EXERCISE DETAILS
Whenever the word "segment" shows up in a line of the data, copy that line.

GIVEN RECORDS
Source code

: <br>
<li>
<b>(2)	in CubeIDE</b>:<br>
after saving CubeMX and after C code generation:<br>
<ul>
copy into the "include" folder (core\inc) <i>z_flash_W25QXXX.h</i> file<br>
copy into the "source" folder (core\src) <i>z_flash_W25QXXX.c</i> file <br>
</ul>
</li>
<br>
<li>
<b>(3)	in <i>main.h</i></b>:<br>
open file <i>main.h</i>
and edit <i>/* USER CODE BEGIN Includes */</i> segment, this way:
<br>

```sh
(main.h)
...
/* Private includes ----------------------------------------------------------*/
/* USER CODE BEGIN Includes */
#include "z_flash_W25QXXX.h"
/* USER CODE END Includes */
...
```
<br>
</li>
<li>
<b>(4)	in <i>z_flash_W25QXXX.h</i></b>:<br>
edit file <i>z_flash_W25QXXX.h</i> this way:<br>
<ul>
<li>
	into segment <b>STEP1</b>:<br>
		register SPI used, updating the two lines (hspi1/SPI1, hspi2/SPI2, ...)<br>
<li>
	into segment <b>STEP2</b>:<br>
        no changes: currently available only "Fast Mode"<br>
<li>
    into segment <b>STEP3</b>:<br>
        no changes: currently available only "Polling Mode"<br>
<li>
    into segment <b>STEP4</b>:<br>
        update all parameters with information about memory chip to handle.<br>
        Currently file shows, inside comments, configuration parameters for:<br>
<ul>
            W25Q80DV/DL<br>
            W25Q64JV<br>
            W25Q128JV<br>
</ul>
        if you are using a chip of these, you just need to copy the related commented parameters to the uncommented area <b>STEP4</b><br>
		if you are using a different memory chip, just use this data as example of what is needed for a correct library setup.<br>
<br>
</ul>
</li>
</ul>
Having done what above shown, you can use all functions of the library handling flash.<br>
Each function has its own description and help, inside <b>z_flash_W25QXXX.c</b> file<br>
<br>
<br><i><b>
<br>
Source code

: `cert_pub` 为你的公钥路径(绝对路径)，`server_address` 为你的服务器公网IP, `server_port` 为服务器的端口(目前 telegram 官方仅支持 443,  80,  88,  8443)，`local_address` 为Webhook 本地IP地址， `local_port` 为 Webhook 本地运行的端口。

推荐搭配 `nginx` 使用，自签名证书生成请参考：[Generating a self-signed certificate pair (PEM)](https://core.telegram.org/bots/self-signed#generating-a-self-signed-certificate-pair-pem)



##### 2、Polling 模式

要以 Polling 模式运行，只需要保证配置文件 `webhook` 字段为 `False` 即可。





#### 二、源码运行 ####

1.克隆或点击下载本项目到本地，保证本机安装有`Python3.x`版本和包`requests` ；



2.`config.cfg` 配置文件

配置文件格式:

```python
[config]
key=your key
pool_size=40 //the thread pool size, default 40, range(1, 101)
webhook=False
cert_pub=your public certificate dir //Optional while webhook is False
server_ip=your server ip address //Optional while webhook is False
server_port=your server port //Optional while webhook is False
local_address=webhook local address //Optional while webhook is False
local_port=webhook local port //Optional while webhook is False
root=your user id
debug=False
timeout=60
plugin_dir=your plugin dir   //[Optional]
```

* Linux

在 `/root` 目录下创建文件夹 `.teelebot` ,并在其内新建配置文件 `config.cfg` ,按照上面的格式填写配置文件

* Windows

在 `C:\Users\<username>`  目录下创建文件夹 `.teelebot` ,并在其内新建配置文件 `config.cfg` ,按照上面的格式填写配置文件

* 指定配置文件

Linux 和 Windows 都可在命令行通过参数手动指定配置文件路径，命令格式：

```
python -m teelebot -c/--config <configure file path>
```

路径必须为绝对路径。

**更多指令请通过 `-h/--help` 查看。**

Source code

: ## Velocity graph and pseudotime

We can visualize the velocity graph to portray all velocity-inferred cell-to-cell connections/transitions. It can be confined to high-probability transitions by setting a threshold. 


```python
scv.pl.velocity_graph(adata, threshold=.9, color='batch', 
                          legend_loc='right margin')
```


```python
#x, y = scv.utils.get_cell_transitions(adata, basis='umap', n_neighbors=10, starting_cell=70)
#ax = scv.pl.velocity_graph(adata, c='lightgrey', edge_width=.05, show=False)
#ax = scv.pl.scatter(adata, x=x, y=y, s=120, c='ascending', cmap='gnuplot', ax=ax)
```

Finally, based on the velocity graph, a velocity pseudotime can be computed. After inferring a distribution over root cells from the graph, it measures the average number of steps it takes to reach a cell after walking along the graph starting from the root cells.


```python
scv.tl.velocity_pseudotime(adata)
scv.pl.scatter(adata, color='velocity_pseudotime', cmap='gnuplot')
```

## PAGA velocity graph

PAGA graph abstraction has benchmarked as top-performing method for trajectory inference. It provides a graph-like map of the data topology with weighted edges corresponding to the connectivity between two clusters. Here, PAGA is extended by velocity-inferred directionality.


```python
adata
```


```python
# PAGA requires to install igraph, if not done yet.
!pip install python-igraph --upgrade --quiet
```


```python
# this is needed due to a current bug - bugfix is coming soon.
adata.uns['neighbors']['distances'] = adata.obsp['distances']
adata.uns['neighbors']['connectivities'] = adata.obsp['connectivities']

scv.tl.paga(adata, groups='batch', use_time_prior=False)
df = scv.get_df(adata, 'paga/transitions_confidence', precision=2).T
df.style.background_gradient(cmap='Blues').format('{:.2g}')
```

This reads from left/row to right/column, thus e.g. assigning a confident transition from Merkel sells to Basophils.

RESULT FOR THIS EXERCISE
and edit <i>/* USER CODE BEGIN Includes */</i> segment, this way:
	into segment <b>STEP1</b>:<br>
	into segment <b>STEP2</b>:<br>
    into segment <b>STEP3</b>:<br>
    into segment <b>STEP4</b>:<br>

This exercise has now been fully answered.